## Instructions to follow
From the records below, give the number of lines that contain the string "Right", without any other text.

Human pose images with coordinates:
※ ※ ※
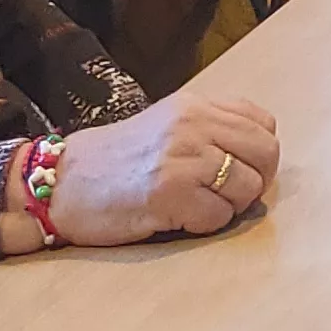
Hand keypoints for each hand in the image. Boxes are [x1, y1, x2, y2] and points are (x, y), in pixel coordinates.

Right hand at [47, 93, 280, 246]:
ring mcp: (182, 158)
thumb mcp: (168, 125)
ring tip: (198, 206)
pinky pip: (219, 217)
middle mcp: (192, 125)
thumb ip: (211, 129)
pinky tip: (180, 218)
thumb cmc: (118, 160)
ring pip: (248, 187)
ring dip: (230, 206)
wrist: (64, 182)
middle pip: (266, 153)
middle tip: (230, 196)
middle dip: (257, 181)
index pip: (264, 124)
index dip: (259, 153)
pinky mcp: (169, 193)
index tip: (242, 169)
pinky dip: (206, 224)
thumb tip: (259, 155)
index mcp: (196, 105)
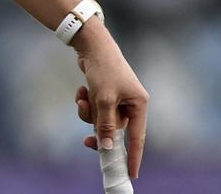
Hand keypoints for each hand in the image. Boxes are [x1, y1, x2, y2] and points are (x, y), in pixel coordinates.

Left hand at [72, 28, 148, 178]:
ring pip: (101, 120)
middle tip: (86, 141)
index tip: (131, 174)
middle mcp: (131, 103)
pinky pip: (94, 109)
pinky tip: (82, 90)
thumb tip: (106, 147)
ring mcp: (118, 99)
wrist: (92, 46)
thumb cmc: (104, 70)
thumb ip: (105, 125)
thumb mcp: (104, 100)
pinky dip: (86, 103)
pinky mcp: (105, 94)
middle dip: (98, 129)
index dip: (134, 157)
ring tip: (83, 99)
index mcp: (138, 104)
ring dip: (88, 114)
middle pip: (115, 130)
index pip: (138, 137)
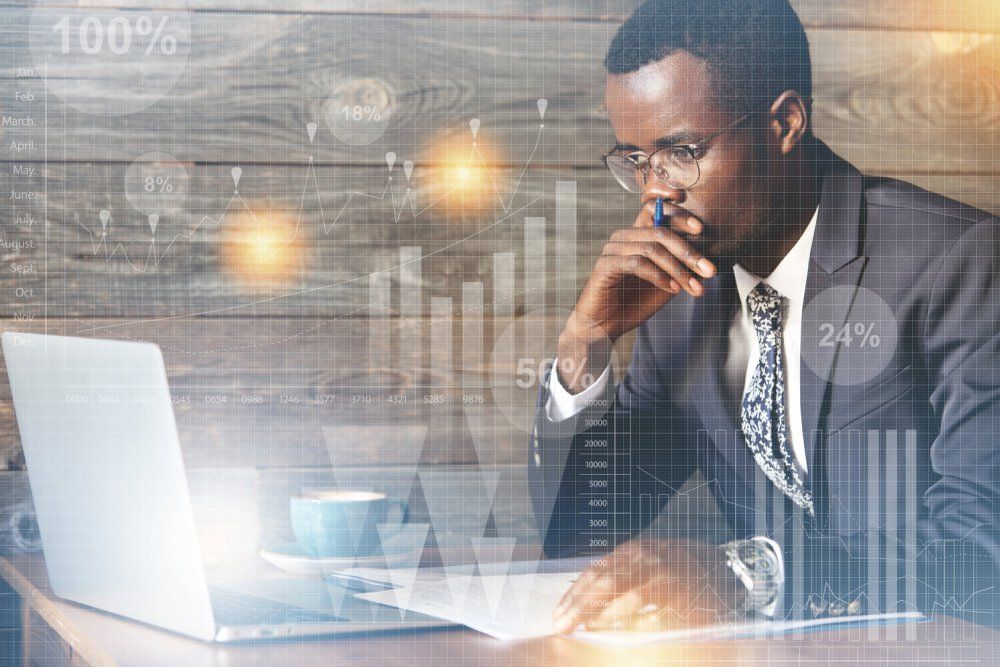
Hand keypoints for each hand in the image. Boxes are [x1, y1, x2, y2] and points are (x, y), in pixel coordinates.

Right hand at [551, 538, 744, 633]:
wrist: (720, 565)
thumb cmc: (705, 600)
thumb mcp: (688, 622)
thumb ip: (651, 628)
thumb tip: (617, 638)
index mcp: (664, 579)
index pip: (623, 601)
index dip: (600, 618)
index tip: (580, 632)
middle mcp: (647, 559)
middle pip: (604, 582)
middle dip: (579, 606)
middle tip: (558, 625)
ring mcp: (638, 549)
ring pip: (598, 570)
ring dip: (576, 593)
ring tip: (558, 613)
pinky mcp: (632, 547)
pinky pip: (602, 562)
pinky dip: (585, 580)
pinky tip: (573, 596)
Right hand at [556, 204, 714, 392]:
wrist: (604, 326)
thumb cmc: (634, 303)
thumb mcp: (666, 283)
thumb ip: (681, 269)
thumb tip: (708, 262)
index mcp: (637, 236)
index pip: (657, 211)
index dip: (679, 215)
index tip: (701, 229)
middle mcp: (623, 237)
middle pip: (660, 232)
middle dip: (689, 252)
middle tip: (709, 271)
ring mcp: (612, 250)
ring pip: (652, 248)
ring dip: (677, 269)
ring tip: (692, 287)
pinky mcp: (605, 265)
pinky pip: (637, 263)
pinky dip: (658, 276)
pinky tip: (672, 289)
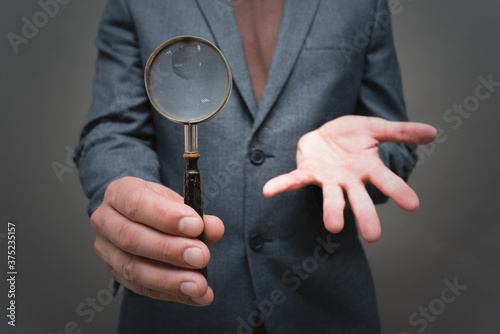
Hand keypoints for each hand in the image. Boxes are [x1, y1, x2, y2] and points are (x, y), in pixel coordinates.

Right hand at [90, 177, 223, 305]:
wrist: (139, 215)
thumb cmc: (159, 205)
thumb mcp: (176, 201)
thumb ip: (196, 214)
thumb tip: (213, 228)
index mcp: (119, 192)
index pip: (136, 203)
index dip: (166, 216)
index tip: (196, 225)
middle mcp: (106, 221)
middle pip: (132, 238)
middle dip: (170, 250)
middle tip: (201, 256)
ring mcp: (107, 251)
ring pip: (134, 269)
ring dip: (170, 280)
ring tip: (199, 285)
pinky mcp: (117, 275)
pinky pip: (143, 289)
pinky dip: (173, 293)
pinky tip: (195, 296)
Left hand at [263, 115, 436, 242]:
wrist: (325, 133)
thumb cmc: (352, 136)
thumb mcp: (376, 128)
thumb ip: (401, 132)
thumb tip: (433, 132)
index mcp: (367, 168)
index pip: (386, 181)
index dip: (398, 191)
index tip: (413, 205)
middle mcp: (348, 179)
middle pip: (359, 199)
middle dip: (365, 215)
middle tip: (374, 236)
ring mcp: (327, 179)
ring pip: (330, 198)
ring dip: (332, 211)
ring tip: (334, 227)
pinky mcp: (307, 172)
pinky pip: (293, 180)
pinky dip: (281, 185)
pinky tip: (267, 191)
※ ※ ※
## Response
4